I can see why people play so much. It’s probably like a Catfish thing where they get to be someone else…like an elf or a dwarf. My friend knows someone who’s girlfriend dumped them for someone she met on World of Warcraft. No joke! What would happen when they went to meet each other? Immediate disappointment because neither of them looked like mythical creatures?

Just a quick little poll (but I’m not gonna make an actual poll–just tell me) : Which do you think is nerdier, World of Warcraft or Magic: The Gathering?


Butchart Gardens

I had a fun Christmas experience last night. It was so fun that I almost forgot I was in Canada. Paul’s family and I went to this place called Butchart Gardens where, during the summer, acres of beautiful flowers grow. During winter, they completely light it up–turning it into an amazing winter wonderland.
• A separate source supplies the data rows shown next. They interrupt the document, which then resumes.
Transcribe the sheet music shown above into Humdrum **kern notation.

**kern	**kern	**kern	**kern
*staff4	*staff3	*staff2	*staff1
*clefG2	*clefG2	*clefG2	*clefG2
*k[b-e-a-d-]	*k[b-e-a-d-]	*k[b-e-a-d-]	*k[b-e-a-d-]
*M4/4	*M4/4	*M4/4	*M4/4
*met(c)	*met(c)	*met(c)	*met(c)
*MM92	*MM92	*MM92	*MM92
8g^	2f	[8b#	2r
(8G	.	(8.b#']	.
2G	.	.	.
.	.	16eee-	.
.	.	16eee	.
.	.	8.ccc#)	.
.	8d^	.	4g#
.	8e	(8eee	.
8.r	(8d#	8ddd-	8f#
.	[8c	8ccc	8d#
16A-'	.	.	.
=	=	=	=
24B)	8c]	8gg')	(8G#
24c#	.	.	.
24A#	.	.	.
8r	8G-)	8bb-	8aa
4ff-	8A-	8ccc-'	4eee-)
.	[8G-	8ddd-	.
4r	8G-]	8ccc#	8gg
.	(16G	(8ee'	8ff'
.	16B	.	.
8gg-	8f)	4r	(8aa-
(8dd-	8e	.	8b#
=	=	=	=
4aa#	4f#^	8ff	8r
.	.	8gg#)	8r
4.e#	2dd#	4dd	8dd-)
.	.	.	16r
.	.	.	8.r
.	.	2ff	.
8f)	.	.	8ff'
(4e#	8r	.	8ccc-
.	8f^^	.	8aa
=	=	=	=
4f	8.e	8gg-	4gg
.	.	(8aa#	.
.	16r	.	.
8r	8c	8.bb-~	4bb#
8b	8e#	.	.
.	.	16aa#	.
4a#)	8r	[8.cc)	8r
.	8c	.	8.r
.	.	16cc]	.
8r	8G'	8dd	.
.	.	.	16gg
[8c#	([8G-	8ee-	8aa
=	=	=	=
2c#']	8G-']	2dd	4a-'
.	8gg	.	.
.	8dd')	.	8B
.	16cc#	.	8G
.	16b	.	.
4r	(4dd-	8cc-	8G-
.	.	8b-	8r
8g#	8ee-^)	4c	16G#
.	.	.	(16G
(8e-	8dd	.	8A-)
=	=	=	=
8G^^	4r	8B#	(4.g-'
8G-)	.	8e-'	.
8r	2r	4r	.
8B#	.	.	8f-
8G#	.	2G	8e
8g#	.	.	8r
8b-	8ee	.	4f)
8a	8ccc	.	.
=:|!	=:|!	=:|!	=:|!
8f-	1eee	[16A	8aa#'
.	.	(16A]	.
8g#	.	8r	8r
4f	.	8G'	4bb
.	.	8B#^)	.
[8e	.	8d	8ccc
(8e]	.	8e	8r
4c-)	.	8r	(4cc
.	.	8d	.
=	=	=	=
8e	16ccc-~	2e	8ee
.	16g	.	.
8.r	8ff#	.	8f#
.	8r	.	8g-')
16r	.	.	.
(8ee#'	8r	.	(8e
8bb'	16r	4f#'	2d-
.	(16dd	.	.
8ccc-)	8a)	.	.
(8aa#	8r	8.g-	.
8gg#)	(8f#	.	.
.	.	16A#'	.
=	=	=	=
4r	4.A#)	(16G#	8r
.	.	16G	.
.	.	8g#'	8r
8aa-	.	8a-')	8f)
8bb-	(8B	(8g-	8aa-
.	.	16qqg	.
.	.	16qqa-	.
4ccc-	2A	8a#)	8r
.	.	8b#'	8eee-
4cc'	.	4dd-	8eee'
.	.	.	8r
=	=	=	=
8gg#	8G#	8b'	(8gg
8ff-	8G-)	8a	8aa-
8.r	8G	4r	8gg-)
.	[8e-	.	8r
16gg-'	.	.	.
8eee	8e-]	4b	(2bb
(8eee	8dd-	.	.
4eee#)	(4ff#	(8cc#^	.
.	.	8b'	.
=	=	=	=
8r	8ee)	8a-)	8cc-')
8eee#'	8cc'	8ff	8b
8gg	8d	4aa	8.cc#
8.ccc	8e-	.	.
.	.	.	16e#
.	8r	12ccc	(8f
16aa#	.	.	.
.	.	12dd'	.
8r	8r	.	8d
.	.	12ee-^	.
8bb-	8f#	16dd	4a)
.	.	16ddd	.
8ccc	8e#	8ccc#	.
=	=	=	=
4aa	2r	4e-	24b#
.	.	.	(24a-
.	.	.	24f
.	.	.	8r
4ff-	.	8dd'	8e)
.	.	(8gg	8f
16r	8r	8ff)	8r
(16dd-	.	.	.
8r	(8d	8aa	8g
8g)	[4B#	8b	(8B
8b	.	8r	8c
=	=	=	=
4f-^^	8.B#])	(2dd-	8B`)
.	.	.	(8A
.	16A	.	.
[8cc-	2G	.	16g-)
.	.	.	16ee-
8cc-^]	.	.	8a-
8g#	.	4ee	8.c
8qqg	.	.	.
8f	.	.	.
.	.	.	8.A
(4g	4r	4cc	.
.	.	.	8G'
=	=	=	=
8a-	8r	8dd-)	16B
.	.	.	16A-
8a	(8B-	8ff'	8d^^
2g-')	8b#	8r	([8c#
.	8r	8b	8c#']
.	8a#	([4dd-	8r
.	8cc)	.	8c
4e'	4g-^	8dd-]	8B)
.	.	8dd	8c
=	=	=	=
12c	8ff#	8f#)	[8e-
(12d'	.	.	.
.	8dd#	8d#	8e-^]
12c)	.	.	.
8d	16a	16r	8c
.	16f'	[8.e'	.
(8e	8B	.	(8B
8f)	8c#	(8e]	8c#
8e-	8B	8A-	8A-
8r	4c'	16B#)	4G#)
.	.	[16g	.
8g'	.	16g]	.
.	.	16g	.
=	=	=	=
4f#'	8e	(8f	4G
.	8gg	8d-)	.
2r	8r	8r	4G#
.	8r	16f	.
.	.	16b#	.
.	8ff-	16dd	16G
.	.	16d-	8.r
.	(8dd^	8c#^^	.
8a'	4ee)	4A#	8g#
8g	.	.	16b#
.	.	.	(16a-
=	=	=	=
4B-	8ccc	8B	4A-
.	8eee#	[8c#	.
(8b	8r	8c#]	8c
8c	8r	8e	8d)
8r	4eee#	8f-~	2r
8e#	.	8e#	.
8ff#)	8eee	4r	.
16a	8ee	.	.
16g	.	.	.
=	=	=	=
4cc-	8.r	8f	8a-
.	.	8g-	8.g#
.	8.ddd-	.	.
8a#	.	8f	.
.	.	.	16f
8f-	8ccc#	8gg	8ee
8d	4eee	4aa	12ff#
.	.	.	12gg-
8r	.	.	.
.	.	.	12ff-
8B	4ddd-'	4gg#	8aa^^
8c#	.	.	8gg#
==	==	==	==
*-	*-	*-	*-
When we first entered, there was an ice skating rink. I felt like I was in Charlie Brown’s Christmas. So precious that people like to do that for fun. Ice skating is the most effective way to torture me. I’m always interested in watching (with narrowed eyes) how graceful people can be on two blades.
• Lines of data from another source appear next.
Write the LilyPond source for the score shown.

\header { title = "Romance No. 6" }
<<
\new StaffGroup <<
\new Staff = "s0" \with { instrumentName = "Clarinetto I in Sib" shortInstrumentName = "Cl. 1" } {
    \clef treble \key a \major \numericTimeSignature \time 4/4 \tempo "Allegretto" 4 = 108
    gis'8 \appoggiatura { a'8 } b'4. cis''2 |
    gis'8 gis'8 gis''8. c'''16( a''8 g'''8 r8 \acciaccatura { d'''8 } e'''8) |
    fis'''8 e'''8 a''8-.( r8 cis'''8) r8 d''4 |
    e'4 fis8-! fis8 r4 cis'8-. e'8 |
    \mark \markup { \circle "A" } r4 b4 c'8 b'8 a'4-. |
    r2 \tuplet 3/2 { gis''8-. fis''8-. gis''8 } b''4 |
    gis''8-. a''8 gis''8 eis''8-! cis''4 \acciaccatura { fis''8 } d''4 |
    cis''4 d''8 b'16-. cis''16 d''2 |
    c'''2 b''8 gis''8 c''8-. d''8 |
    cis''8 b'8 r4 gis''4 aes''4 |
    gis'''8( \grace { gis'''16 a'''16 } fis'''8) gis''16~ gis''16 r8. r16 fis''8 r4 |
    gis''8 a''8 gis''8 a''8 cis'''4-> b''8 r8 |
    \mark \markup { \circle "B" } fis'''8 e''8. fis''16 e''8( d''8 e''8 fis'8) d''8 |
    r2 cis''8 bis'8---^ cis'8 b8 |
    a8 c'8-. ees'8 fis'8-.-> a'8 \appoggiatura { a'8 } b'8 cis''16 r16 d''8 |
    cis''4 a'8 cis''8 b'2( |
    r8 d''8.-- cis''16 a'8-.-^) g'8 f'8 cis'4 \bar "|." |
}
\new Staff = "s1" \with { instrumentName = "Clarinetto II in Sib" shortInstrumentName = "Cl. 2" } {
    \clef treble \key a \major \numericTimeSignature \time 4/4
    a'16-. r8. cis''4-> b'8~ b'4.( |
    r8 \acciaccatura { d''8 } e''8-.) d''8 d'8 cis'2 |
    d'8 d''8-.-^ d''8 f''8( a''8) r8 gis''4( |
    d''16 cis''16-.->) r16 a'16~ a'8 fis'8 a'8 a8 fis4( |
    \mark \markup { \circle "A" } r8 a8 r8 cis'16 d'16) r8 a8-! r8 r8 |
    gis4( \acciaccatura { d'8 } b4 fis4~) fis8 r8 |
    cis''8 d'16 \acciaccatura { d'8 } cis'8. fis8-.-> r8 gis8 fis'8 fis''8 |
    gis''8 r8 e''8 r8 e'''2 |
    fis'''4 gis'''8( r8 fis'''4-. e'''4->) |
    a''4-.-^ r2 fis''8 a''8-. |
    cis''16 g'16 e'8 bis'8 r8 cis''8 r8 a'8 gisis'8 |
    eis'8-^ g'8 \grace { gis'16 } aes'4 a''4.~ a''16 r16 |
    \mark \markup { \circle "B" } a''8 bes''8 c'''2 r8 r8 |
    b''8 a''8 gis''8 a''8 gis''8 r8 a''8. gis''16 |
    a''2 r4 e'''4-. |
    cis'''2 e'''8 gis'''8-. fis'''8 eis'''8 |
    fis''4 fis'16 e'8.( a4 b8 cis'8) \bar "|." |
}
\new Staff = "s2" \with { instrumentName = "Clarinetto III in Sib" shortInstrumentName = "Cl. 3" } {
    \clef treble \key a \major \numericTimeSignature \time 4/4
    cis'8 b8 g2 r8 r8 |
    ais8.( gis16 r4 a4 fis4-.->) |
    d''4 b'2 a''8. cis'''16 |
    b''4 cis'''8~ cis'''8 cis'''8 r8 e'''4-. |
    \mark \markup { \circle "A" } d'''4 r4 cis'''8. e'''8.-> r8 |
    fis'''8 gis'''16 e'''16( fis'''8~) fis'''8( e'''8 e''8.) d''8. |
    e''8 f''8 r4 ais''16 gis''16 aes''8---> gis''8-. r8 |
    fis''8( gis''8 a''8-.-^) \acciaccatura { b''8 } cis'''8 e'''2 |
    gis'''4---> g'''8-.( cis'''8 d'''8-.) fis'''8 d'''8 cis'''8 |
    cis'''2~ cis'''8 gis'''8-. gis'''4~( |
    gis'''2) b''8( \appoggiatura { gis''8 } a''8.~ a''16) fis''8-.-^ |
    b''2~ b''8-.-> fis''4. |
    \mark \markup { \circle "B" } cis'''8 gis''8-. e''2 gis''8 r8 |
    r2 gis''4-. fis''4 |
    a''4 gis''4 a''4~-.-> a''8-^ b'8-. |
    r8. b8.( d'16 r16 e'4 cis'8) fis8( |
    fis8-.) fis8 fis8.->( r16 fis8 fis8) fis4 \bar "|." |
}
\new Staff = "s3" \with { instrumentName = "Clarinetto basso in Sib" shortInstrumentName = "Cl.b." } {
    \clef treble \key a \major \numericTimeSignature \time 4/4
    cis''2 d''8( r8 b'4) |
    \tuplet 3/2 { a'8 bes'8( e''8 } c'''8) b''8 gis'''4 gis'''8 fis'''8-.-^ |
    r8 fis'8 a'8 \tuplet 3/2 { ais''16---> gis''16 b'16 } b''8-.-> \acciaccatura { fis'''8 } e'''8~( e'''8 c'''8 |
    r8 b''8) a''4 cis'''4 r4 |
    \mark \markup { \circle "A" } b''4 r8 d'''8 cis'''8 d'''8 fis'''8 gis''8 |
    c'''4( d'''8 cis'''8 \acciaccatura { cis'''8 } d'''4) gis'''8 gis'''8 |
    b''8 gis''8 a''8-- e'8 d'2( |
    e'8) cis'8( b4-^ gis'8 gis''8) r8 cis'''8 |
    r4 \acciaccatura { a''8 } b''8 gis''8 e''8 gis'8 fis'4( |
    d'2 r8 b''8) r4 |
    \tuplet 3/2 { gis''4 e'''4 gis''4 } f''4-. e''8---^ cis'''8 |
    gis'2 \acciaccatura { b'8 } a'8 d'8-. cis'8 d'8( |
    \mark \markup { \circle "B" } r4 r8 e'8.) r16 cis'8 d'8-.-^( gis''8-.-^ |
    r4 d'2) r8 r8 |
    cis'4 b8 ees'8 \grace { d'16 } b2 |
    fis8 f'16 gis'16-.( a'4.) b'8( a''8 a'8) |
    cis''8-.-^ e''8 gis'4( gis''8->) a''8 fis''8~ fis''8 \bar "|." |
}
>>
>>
Butchart Gardens was better than I thought it would be, to be completely honest. I thought it was just going to be a bunch of trees wrapped in lights that you walk around for hours. Instead, there was a 12 Days of Christmas theme. So as you walked, you would spot a partridge in a pear tree, 2 turtle doves, and so on. It definitely gave me a sense of purpose. Kind of like I was collecting each line of the song. Anything that involves collecting makes me feel like life is worth living. Beanie Babies and Pokemon ruled my world at one point in my life.

I would have to say that my favorite “Day of Christmas” that they depicted was 5 golden rings. Unlike the others, the rings were lit up and floating in a pond. I liked that.

Paul and I rode on a carosel that was in the middle of the park. I think his parents were wondering why their 30 year old son was riding on a merry-go-round. It was really fun for me because I got to ride on the giraffe after pushing some kids out of the way. Only the strongest survive. Sorry I’m not sorry.

When we were leaving the gardens, I realized that we missed 12 drummers drumming. But I stopped caring after about 10 seconds. There were so many dogs there that I had trouble concentrating on anything else. I often make a bee-line for every dog that I spot. I like to think that in another life, I was a dog. I would’ve been the best companion anyone could’ve had.

More importantly, on the way out we got hot apple cider and signed the guest book below some German folks. Paul wrote “Lovin’ it up!” in the space where you’re supposed to write how much Butchard Gardens changed your life. “Lovin’ it up!” sufficed.

As we were driving out of the parking lot, we drove under 12 drummers drumming–how clever!  I kind of guessed that we would though. Because I’m so smart.

The only thing that’s slightly off-putting about the whole experience is that everyone is singing 12 Days of Christmas. This one woman in particular was awful. I wanted so badly to give her the stink eye, but it was too dark to be effective.